Kalp kapak hastalıklarının en önemli belirtisi yürümekle, iş yapmakla, merdiven çıkmakla, yokuş çıkarken olan ve hastayı durduran, dinlenmesini zorunlu kılan nefes darlığı ve çarpıntıdır. Mitral veya aort kapaktaki yetmezlik veya darlıkla kalbin vücuda pompalaması gereken temiz kanın bir miktarının akciğerde toplanarak nefes darlığı yapmasıdır. Halk arasında ‘akciğerde su toplanması’ diye tabir edilen bu durumun çözümü ise ameliyatla kanın akciğerlerde birikmesinin önlenmesidir.

“Aort ve mitral kapak ameliyatları göğüs kafesi açılmadan küçük kesi ile koltuk altından yapılabiliyor”

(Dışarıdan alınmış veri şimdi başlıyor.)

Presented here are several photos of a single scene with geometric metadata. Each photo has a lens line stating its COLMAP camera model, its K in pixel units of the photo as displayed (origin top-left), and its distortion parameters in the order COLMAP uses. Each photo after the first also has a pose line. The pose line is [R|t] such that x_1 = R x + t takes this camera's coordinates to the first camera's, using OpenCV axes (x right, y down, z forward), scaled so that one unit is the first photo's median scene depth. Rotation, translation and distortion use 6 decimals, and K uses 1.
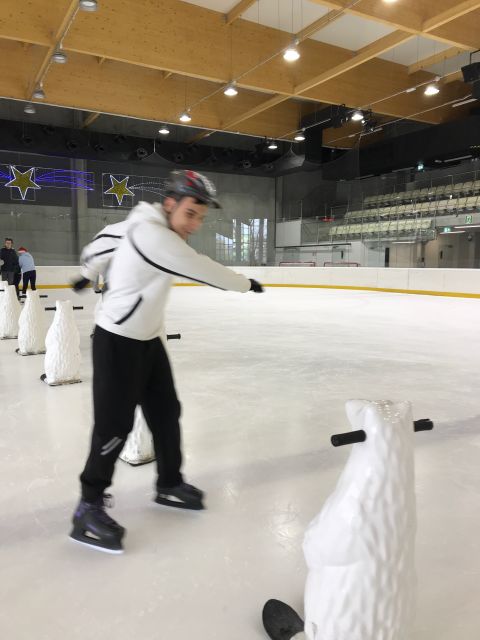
lens RADIAL K [[519.4, 0, 239.8], [0, 519.4, 316.3], [0, 0, 1]] dist [0.016530, -0.012244]
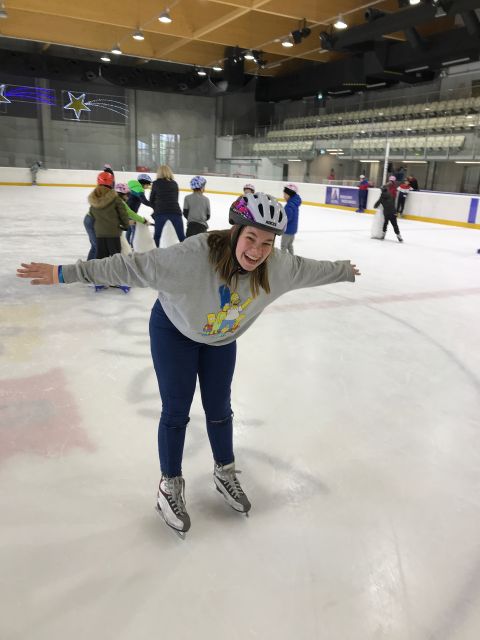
lens RADIAL K [[522.0, 0, 240.8], [0, 522.0, 318.6], [0, 0, 1]] dist [-0.006749, 0.023070]
pose [[0.998505, 0.048880, -0.024454, 0.219151], [-0.043866, 0.983602, 0.174936, 0.018483], [0.032604, -0.173602, 0.984276, -0.294592]]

Amerika’da mitral kapakta ileri yetmezliği olan hastaların yüzde 85’ine kapak tamir ameliyatı uygulandığını ve bu oranın Türkiye’de yüzde 20 civarında olduğunun altını çizen Köksal, “Maalesef ülkemizde tamir ameliyatlarının sayısı düşük ve mitral kapak tamirinin koltuk altından yapıldığı merkez sayısı çok az. Mitral kapağında yetmezlik tanısı ile kalp ameliyatı olan ve kapağının koltuk altından küçük kesi ile tamir edildiği hasta sayısı ise çok çok az. Bazen kalp kapak hastalığı tanısı konulur ancak hasta ameliyattan korktuğu için tedavisini geciktirir. Kalp kapak hastalığı olan hastalarımızın bilmesi gereken, kapak ameliyatlarının artık göğüs kafesi açılmadan yüzde 1-2 riskle yapılabildiğidir. Önemli olan hastaların kalp kapak ameliyatı konusunda uzmanlaşmış ekipleri ulaşabilmesidir. Tüm mitral kapak ameliyatları sağ veya sol koltuk altından 4 cm’lik küçük kesi ile yapılabiliyor. Mitral kapak yetmezliğinde, kapak değişimi yerine tamir edilmesi ise sayısız avantaj sunuyor. Vücuda yabancı bir maddenin girmemesi infeksiyon riskini azaltırken, kapak değişimi yapılan hastaların kullanmak zorunda olduğu kan sulandırıcıyı da kullanmaları gerekmiyor. Ayrıca kapak tamiri yapılan hastaların ameliyat sonrası kalp fonksiyonları daha iyi korunabilirken, mitral kapağı tamir edilen hastaların beklenen yaşam süresi, sağlıklı insanlarla aynı durumda. Bu ameliyatlar estetik avantajların yanında normal hayata daha hızlı dönülmesine de olanak sağlıyor. Ayrıca mitral kapakta çökme olan hastalarımızın ameliyatı, kalbi durdurmadan sağ koltuk altından mini kesiyle de yapılabilmektedir" dedi.